Derzeit ist sie dabei, sich in den Abteilungen und Übungsgruppen des Vereins vorzustellen. Ab 1. August bietet sie jeden Donnerstag von 8 bis 12 Uhr in der Geschäftsstelle des Vereins im Seckenheimer Schlösschen eine Sprechstunde an. Das erachtet Hänssler als sinnvoll: „Da ist die Hemmschwelle nicht so hoch wie gegenüber dem Vorsitzenden oder dem Geschäftsführer.“ Und dass die gebürtige Schönauerin nicht aus Seckenheim stammt, das sieht sie als Vorteil, ist sie doch in die örtlichen Abhängigkeiten und Animositäten nicht involviert. Denn es sollen hier ja durchaus heikle Dinge besprochen werden - etwa, wenn jemand den Mitgliedsbeitrag nicht (mehr) bezahlen kann. „In einem solchen Fall wird gemeinsam nach einer Lösung gesucht“, betont Hänssler: „Für keinen Menschen soll es eine finanzielle Hürde geben, Sport bei der TSG zu treiben.“

Ein zentrales Aktionsfeld ist die Einsamkeit Älterer nach der Pandemie. „Viele kommen nicht mehr“, weiß Hänssler: „Nach zwei Jahren haben sie den Anschluss verloren“. In ihrer Übungsgruppe stellt man zwar fest: Der oder die kommt nicht mehr, doch man weiß nicht warum, weiß vor allem nicht, wie man reagieren soll. „Hier soll die WKU-Stelle aktiv werden.“ Konkret wird Schreiner deshalb eine Liste der Mitglieder erstellen, die aus bislang unbekannten Gründen nicht mehr kommen.

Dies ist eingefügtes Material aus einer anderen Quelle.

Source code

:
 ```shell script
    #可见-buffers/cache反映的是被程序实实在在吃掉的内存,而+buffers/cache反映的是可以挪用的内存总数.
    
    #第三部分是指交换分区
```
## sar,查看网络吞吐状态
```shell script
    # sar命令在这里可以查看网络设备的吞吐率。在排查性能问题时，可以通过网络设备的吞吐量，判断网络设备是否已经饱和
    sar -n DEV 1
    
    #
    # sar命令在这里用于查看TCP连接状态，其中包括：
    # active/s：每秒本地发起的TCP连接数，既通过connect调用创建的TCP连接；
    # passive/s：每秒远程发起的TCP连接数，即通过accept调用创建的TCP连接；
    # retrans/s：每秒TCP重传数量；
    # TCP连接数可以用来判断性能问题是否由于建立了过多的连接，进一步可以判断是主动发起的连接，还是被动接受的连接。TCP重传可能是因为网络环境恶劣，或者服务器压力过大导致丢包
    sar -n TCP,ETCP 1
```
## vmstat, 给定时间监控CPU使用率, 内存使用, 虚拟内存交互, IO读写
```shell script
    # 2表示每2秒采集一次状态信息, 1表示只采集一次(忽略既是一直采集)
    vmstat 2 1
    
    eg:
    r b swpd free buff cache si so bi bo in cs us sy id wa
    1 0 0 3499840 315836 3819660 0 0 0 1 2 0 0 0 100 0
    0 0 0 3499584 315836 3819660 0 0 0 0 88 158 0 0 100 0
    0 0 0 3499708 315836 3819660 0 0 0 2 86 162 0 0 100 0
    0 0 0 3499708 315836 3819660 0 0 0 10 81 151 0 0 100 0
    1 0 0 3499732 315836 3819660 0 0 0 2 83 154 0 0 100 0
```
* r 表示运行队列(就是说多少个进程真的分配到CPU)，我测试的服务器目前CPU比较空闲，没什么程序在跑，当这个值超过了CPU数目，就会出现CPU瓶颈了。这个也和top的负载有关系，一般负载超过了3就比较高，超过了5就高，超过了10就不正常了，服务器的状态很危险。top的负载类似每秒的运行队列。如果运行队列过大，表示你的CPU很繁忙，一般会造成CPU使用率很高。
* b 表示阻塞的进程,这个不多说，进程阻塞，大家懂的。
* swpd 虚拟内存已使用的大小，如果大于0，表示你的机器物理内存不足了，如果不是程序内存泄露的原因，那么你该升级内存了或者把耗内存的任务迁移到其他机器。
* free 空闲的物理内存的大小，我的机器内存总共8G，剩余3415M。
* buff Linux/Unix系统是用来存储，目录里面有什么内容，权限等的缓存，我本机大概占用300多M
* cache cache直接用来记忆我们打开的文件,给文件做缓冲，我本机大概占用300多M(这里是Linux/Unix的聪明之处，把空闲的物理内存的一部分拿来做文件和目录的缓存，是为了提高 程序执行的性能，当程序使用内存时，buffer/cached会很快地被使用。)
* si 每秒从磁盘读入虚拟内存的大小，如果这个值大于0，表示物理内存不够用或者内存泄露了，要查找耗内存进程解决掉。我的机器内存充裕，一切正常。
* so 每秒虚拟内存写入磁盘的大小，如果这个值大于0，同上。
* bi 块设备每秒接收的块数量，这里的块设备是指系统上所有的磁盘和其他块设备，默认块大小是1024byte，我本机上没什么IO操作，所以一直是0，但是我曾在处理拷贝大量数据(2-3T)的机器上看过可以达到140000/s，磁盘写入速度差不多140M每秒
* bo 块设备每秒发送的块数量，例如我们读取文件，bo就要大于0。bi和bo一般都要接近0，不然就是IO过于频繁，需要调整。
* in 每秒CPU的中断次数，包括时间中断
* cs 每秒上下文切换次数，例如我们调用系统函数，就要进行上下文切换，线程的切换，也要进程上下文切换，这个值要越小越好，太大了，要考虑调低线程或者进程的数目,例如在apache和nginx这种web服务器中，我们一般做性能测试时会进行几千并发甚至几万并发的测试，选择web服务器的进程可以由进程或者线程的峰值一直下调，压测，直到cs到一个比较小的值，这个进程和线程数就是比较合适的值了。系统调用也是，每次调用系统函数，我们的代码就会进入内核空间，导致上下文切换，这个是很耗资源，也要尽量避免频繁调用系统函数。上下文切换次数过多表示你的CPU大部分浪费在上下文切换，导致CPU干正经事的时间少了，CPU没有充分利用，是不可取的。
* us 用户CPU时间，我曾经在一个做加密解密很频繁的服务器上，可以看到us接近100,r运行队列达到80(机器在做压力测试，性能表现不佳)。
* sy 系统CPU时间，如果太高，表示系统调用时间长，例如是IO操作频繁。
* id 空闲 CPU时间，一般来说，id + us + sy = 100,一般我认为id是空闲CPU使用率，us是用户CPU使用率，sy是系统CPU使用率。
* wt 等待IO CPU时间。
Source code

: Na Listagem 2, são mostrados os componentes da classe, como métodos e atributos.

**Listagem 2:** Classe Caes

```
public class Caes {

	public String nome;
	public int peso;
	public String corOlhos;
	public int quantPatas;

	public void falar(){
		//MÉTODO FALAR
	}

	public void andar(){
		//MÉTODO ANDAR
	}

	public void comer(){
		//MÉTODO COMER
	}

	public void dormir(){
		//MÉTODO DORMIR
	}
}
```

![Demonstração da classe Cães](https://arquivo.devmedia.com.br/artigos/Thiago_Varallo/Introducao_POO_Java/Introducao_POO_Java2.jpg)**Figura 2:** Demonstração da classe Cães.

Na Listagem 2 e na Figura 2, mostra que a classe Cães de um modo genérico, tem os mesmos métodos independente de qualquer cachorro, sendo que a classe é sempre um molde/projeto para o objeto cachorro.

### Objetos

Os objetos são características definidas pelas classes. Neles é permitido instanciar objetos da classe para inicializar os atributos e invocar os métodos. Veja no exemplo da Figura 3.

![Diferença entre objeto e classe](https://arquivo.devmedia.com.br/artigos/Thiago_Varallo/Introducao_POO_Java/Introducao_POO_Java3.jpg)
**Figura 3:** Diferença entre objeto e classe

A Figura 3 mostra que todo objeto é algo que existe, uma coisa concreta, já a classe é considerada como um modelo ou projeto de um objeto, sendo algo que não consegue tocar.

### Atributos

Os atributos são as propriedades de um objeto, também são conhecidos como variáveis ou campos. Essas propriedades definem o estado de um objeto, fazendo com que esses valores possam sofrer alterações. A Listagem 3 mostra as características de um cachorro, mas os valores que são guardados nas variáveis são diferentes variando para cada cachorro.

Ein anderer großer Bereich ist die Integration, und dies im umfassenden Sinne. Angesprochen werden sollen Menschen mit Behinderung, „die sich nicht trauen, zu kommen, obwohl Sport gerade für sie wichtig ist.“ Und dies, wobei die TSG gerade dafür Angebote hat - vom Blinden-Tischtennis bis zum Reha-Sport. Bislang erfolgt die Ermittlung dieses Bedarfs eher zufällig: „Ich war mit dem Auto unterwegs“, erzählt Hänssler, „da hält mich einer an und sagt: Ihr müsstet mal was für Parkinsonkranke anbieten. Ich kenne einige, die würden da mitmachen.“ Eine solche Bedarfsermittlung soll künftig zielgerichteter erfolgen.

Finanzierung stammt aus Spenden

Integration aber auch in punkto Sprache und Nationalität. Bislang sind zwar nur wenige Ukrainer in Seckenheim angekommen und privat untergebracht. „Doch wenn die Zahl der Flüchtlinge größer wird und sie etwa in der Lilli-Gräber-Halle untergebracht werden, dann wollen wir vorbereitet sein“, erläutert Hänssler.

Wichtig ist ihm der Hinweis, dass das auf drei Jahre angelegte Projekt vom Verein finanziert wird - aber nicht aus Mitgliedsbeiträgen, sondern aus Spenden und von Sponsoren. Und wie es seine Art ist, geht Hänssler mit gutem Beispiel voran: Der Reinerlös der jüngsten Jam Session in dem von ihm betriebenen „Palü“ fließt diesem Zwecke zu.